_Your objective_: Write out the text of the items word for word, from the beginning of the items through the line that contains "technical vulnerabilities to", and leave the pictures out of your answer.

-------

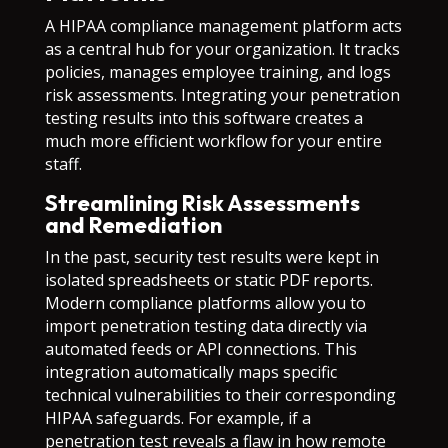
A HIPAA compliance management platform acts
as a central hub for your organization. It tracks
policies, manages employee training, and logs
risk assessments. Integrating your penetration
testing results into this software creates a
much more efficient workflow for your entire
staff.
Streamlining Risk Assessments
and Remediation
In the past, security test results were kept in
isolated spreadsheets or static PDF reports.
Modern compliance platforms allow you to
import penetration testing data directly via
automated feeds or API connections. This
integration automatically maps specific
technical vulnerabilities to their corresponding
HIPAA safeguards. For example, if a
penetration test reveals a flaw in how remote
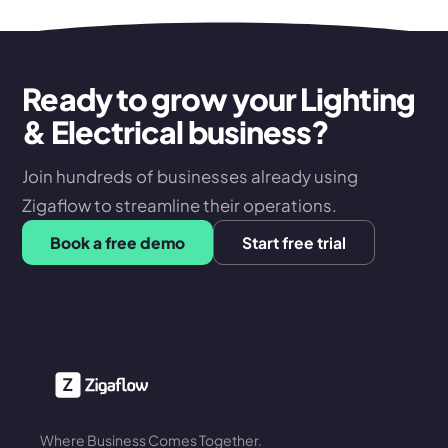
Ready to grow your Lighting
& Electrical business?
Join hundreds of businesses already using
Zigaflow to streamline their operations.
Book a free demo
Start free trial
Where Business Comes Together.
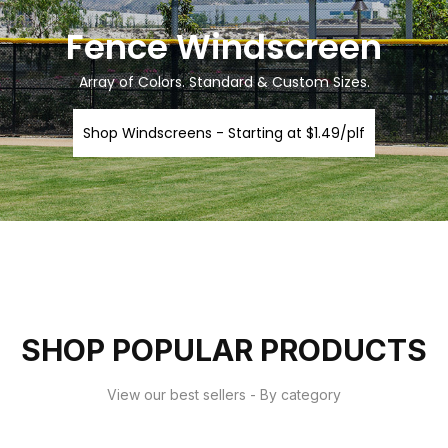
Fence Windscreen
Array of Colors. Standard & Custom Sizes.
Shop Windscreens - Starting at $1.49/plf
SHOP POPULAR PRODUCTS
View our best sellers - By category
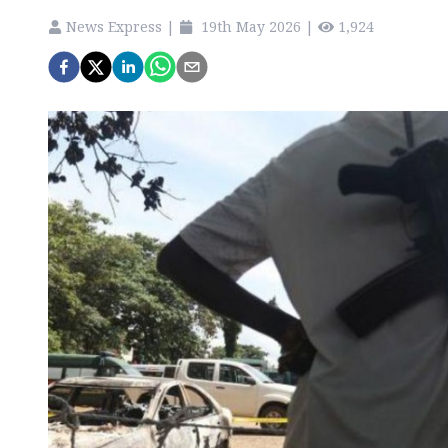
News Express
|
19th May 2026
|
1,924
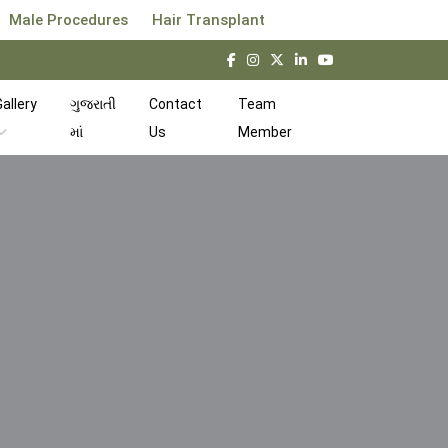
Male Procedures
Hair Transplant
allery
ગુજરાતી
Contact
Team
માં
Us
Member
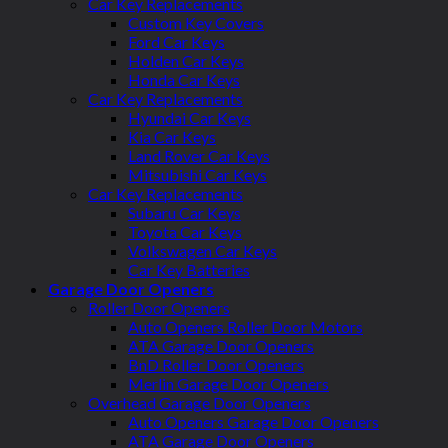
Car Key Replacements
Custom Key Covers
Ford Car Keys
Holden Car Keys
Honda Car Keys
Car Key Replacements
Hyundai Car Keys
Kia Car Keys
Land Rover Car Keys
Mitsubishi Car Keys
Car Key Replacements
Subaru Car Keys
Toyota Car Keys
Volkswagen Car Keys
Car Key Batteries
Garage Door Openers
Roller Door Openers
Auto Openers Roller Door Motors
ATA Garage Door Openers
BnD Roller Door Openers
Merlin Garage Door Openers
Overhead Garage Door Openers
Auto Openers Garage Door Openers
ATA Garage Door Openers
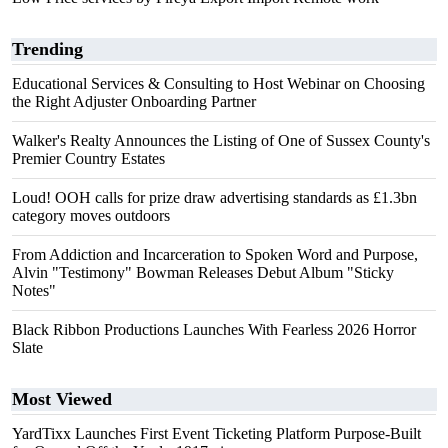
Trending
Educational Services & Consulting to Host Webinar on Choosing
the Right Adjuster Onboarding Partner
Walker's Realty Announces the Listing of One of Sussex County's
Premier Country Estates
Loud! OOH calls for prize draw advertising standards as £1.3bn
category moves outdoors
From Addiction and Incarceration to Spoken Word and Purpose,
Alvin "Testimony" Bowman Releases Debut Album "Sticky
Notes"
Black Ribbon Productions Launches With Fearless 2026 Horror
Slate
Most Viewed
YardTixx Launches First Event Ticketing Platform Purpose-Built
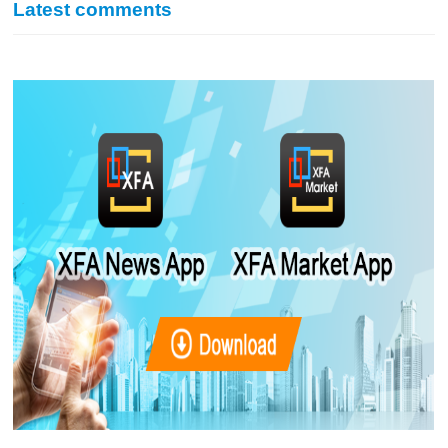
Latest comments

-------

_Expected answer_:
A HIPAA compliance management platform acts
as a central hub for your organization. It tracks
policies, manages employee training, and logs
risk assessments. Integrating your penetration
testing results into this software creates a
much more efficient workflow for your entire
staff.
Streamlining Risk Assessments
and Remediation
In the past, security test results were kept in
isolated spreadsheets or static PDF reports.
Modern compliance platforms allow you to
import penetration testing data directly via
automated feeds or API connections. This
integration automatically maps specific
technical vulnerabilities to their corresponding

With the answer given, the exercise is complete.